La literatura mejicana ha tenido en Fernández de Lizardi un representante agudo y perspicaz, un observador de las costumbres de su tiempo, a las que retrató con ironia y humor. Nacido en la ciudad de Méjico en 1776, se destacó como periodista, fundando el periódico unipersonal EI Pensador Mejicano, que circuló entre los años 1812 y 1814; las opiniones vertidas en dicho medio atrajeron hacia su persona las iras del gobierno español, que lo condenó a prisión durante largos meses. Fue poeta, dramaturgo, escribió novelas por entregas; "pensó -dice Julio Caillet-Bois- que sería más fácil divulgar sus ideas bajo cubierta de ficción". 

Entre los años 1819 y 1820 trabajó en Don Catrín de la Fachenda, novela breve que dejó manuscrita. En esta obra, cuenta la vida y las andanzas del más claro exponente de los viciosos; el nombre del personaje ya nos da una idea de sus condiciones morales. El vocablo "catrín" es un americanismo de la zona central del continente, utilizado para calificar a !as personas afectadas, excesivamente preocupadas por la moda; tal es la personalidad del joven, que se ufana de su forma de pensar. 

Don Catrín de la Fachenda es una obra destinada a exhortar a los lectores; el narrador pretende explicarles las ventajas que se obtienen encarando la existencia como él lo ha hecho. En una disputa con un eclesiástico, el protagonista enumera las características de este grupo social: “los catrines son hombres de bien, hombres decentes, y sobre todo, nobles y caballeros. Ellos honran las sociedades con su presencia, alegran las mesas con sus dichos, divierten las tertulias con sus gracias, edifican a las niñas con su doctrina, enseñan a los idiotas con su erudición, hacen circular el dinero de los avaros con su viveza, aumentan la población en cuanto pueden, sostienen el lustre de sus ascendientes con su conducta, y, por último, donde ellos están no hay tristeza, superstición ni fanatismo, porque son marciales, corrientes y despreocupados".

→ Filas extraídas:
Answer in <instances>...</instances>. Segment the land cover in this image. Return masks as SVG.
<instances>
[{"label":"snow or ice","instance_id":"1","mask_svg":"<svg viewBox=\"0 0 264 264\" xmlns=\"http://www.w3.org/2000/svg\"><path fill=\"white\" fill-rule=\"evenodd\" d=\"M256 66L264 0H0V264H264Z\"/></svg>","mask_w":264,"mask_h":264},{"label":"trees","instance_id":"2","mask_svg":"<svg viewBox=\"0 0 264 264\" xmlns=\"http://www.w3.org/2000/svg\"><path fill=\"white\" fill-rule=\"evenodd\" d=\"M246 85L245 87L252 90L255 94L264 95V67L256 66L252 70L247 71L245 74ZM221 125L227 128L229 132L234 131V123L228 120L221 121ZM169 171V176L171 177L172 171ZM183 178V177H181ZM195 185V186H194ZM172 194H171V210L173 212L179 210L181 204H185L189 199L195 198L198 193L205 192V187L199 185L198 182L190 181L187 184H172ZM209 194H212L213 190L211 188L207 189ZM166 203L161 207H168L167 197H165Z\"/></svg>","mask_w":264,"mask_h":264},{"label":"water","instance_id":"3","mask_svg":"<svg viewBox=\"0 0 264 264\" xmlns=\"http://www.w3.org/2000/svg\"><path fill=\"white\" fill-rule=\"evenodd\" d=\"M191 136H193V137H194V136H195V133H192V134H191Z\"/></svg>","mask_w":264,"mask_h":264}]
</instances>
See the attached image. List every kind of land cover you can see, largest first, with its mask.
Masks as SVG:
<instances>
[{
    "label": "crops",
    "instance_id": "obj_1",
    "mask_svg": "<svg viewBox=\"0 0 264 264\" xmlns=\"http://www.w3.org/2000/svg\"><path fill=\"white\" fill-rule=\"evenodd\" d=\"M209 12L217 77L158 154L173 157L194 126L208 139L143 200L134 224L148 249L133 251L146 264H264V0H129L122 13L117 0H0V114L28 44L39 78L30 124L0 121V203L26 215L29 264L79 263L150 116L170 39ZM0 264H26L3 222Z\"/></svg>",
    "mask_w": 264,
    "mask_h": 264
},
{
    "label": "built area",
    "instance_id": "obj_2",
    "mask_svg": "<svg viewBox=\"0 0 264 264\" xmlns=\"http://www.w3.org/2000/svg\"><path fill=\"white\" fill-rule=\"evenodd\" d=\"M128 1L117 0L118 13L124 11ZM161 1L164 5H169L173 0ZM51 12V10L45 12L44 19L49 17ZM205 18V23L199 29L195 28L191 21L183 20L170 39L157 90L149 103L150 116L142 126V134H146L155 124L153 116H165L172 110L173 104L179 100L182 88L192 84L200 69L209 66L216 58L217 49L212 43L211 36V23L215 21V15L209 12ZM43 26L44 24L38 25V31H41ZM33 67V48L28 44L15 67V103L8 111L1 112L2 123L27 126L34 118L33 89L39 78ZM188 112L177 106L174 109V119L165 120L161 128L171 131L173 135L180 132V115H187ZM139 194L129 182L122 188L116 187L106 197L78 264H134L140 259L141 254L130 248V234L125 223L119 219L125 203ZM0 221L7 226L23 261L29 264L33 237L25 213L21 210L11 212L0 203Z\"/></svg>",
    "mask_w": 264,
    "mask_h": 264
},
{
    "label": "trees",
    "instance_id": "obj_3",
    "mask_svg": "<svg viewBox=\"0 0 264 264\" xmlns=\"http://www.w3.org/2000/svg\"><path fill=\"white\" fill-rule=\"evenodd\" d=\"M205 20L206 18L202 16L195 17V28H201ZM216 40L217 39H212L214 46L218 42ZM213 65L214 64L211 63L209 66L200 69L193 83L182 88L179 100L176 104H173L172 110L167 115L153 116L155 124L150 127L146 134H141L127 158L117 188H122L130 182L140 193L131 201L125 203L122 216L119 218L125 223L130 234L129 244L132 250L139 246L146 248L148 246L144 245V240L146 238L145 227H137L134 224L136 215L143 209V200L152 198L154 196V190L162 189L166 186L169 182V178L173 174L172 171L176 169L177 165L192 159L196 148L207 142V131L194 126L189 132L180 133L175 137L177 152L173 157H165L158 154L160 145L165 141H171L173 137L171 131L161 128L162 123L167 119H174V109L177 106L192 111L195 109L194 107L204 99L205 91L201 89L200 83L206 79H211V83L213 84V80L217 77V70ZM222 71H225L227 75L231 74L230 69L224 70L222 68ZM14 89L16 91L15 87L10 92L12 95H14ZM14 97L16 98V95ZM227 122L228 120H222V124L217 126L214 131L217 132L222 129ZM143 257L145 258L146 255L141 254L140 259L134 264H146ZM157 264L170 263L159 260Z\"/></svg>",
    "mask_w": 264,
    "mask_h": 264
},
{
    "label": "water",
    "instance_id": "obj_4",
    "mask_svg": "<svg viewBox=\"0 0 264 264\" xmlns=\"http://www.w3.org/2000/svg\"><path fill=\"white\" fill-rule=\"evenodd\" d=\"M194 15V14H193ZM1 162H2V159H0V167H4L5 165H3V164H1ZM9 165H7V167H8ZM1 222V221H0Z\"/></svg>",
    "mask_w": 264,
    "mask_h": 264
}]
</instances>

--

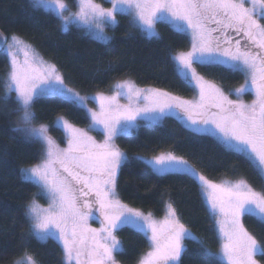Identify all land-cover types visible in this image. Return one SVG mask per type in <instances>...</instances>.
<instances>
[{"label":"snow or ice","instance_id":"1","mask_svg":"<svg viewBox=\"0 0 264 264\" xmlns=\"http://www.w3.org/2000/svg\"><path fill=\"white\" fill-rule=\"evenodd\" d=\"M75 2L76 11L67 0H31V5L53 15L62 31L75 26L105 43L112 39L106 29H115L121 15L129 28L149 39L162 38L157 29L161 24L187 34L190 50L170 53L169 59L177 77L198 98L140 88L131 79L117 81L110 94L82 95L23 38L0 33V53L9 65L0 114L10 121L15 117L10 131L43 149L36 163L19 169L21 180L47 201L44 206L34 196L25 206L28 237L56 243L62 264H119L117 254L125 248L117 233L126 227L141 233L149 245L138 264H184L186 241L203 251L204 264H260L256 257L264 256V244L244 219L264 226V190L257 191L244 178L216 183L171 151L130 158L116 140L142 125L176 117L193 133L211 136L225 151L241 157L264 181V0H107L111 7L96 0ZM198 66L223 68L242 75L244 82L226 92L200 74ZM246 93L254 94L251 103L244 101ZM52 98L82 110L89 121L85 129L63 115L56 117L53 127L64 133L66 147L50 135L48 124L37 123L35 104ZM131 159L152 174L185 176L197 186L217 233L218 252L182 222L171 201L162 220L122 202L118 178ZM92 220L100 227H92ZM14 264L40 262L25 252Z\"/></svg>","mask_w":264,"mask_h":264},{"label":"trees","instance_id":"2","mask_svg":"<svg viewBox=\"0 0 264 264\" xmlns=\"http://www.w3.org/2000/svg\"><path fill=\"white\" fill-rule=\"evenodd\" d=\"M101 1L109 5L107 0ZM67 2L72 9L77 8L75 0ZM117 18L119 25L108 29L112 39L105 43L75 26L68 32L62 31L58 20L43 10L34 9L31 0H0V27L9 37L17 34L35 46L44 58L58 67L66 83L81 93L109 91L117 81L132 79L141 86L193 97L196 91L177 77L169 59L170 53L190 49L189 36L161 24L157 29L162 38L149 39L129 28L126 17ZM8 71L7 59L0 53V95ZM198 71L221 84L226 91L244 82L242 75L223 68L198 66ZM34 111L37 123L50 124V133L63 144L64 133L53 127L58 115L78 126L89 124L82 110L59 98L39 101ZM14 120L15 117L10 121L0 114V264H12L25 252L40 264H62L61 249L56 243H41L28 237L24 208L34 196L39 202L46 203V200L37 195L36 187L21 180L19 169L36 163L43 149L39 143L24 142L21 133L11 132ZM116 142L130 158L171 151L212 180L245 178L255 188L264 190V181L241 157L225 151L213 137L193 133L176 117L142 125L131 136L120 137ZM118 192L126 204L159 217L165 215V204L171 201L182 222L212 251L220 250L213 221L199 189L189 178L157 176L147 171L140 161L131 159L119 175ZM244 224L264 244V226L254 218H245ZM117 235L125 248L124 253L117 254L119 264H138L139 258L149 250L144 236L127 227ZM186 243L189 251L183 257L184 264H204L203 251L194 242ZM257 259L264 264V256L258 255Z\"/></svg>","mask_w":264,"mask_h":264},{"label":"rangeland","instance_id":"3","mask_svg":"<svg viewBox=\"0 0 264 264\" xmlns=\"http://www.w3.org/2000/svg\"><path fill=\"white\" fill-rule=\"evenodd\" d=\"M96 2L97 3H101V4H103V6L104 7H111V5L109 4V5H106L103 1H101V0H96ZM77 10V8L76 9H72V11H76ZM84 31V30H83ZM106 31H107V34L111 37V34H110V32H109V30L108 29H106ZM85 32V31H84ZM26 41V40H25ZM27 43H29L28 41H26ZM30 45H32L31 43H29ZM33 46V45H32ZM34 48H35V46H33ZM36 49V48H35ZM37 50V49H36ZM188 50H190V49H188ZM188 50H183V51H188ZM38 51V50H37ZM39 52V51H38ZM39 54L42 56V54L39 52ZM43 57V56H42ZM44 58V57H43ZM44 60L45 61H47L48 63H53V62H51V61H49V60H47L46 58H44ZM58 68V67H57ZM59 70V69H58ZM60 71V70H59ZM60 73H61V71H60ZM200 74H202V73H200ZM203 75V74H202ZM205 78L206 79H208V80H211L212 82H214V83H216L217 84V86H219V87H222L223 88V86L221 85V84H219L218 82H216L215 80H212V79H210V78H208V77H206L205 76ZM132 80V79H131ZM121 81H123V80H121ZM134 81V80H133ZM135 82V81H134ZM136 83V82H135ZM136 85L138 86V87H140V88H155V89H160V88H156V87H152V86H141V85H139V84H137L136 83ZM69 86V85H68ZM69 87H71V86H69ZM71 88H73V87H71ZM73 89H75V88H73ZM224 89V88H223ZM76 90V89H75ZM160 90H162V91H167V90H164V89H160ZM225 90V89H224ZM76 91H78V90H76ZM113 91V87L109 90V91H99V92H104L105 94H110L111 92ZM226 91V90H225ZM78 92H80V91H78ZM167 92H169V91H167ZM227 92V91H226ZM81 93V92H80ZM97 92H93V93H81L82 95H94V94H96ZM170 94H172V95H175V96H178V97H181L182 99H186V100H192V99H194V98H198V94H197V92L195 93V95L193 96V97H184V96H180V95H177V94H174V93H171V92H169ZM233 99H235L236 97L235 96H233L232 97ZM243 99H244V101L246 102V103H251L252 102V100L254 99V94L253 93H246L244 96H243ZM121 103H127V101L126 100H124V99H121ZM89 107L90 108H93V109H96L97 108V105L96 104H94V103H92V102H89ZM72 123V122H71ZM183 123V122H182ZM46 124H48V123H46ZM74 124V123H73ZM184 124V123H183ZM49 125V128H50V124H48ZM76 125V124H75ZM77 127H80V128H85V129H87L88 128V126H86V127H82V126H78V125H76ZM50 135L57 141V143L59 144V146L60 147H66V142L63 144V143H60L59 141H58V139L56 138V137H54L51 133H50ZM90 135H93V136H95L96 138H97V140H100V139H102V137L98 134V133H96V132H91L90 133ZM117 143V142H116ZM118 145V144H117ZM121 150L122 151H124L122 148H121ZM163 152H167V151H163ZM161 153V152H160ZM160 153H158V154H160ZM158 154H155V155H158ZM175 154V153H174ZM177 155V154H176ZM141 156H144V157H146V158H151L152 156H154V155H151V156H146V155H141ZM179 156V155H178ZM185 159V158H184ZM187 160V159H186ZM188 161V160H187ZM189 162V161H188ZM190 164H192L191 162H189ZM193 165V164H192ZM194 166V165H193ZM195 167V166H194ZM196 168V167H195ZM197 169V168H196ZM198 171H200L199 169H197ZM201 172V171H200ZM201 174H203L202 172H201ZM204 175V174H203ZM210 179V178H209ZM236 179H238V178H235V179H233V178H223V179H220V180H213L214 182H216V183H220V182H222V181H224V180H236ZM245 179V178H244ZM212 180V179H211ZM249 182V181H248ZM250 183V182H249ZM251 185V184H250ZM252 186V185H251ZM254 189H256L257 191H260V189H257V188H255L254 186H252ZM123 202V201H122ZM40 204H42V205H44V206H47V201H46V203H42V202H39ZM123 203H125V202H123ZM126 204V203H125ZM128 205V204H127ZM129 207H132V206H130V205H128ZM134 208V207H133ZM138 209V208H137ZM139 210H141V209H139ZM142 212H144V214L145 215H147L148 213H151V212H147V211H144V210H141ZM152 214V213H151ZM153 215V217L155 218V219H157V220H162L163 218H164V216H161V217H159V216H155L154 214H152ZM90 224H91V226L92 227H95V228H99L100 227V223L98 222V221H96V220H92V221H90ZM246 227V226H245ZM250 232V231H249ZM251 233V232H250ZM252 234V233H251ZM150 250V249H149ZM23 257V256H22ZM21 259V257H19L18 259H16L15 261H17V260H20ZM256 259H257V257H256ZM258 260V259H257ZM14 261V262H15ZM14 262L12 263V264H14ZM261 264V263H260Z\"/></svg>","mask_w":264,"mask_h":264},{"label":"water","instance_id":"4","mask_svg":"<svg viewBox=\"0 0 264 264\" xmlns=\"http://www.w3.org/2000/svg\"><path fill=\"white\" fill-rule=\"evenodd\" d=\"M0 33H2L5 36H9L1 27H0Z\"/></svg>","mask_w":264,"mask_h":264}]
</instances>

--

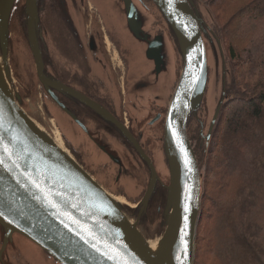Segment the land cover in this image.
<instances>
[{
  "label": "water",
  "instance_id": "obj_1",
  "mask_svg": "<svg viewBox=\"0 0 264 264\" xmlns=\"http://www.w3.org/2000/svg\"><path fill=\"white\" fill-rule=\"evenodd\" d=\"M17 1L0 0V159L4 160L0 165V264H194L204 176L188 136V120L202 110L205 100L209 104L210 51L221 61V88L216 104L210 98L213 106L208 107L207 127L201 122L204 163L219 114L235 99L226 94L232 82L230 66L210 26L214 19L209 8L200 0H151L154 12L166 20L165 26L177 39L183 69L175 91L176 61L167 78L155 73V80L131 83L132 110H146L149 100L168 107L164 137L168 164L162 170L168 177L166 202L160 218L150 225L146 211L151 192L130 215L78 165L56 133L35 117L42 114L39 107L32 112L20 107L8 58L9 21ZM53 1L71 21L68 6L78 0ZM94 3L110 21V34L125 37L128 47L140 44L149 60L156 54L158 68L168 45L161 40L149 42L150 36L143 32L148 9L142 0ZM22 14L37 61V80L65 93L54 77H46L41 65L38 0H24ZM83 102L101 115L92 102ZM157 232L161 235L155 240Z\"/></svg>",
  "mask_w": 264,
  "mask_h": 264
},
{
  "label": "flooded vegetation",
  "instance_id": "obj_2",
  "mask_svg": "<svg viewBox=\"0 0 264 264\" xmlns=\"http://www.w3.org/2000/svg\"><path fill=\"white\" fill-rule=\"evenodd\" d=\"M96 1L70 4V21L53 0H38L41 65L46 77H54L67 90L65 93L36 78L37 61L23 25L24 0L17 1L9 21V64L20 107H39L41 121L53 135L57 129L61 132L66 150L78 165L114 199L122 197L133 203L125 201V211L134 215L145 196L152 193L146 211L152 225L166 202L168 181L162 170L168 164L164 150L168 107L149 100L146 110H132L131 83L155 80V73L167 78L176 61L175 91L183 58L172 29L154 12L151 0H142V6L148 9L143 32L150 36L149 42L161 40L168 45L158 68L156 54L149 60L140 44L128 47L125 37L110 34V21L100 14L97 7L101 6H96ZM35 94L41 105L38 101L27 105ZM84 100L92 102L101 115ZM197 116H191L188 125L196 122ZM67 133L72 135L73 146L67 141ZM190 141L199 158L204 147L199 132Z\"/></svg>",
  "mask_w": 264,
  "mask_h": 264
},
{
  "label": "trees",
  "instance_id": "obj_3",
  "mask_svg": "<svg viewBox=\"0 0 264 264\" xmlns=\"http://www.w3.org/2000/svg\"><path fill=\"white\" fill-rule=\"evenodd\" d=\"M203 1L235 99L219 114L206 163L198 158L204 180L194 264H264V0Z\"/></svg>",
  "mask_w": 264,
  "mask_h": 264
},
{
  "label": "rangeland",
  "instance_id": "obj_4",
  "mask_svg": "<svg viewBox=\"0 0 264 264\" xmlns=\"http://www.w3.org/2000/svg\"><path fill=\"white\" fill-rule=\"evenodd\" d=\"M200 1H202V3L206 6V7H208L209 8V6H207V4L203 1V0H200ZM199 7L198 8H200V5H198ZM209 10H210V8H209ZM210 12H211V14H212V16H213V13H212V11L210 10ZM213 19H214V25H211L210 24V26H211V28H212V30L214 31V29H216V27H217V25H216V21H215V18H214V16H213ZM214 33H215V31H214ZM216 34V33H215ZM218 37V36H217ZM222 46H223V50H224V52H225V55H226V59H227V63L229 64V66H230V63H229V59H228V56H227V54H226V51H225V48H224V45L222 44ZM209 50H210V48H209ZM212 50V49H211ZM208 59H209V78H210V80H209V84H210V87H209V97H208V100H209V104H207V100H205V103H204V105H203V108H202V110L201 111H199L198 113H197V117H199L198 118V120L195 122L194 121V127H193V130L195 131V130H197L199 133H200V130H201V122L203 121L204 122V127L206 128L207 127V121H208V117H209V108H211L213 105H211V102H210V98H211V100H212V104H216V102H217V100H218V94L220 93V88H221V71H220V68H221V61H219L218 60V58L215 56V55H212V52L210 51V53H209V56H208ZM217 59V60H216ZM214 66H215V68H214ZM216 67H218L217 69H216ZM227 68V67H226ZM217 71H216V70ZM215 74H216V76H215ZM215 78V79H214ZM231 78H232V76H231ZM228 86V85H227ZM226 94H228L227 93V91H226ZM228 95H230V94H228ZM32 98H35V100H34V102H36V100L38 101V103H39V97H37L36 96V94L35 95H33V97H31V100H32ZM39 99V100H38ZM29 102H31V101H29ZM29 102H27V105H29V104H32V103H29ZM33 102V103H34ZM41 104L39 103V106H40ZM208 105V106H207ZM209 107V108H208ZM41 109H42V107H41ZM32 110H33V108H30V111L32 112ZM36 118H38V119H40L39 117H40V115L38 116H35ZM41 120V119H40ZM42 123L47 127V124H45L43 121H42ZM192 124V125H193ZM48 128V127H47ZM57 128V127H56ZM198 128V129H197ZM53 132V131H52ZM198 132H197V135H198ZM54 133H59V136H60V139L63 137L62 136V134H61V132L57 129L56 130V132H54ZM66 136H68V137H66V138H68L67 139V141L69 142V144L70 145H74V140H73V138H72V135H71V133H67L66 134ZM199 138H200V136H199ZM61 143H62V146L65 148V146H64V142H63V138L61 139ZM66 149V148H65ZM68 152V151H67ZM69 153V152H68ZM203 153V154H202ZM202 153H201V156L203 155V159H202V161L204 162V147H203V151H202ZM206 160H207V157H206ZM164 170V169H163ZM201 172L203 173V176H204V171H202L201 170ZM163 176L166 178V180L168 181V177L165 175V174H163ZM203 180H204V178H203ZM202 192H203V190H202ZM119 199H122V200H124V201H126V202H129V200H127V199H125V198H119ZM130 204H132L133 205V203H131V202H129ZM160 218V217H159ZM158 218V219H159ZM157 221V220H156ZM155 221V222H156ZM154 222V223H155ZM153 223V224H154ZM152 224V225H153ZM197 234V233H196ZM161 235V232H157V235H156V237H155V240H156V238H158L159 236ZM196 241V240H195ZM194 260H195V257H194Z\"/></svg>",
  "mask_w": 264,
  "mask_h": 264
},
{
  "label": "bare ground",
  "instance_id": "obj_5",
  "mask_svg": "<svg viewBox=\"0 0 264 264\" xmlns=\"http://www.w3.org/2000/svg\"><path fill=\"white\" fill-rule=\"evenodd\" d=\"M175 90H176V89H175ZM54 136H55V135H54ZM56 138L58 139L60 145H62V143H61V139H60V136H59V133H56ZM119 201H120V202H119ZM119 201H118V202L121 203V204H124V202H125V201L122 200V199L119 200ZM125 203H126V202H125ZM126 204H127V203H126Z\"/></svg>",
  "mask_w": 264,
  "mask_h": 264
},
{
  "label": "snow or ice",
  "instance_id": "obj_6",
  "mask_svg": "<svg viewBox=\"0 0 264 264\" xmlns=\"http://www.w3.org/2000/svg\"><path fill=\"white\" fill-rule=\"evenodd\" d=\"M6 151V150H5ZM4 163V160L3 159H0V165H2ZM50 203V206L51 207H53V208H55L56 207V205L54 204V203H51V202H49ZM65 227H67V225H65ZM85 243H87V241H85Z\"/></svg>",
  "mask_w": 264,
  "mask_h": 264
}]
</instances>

→ Tarea a realizar: Reescribe el fragmento sobre Fernández de Lizardi empezando por "Entre los años 1819" y continuando hasta "forma de pensar.", pero cambia "americanismo" por "regionalismo".

→ Resultado completo:
Entre los años 1819 y 1820 trabajó en Don Catrín de la Fachenda, novela breve que dejó manuscrita. En esta obra, cuenta la vida y las andanzas del más claro exponente de los viciosos; el nombre del personaje ya nos da una idea de sus condiciones morales. El vocablo "catrín" es un regionalismo de la zona central del continente, utilizado para calificar a !as personas afectadas, excesivamente preocupadas por la moda; tal es la personalidad del joven, que se ufana de su forma de pensar.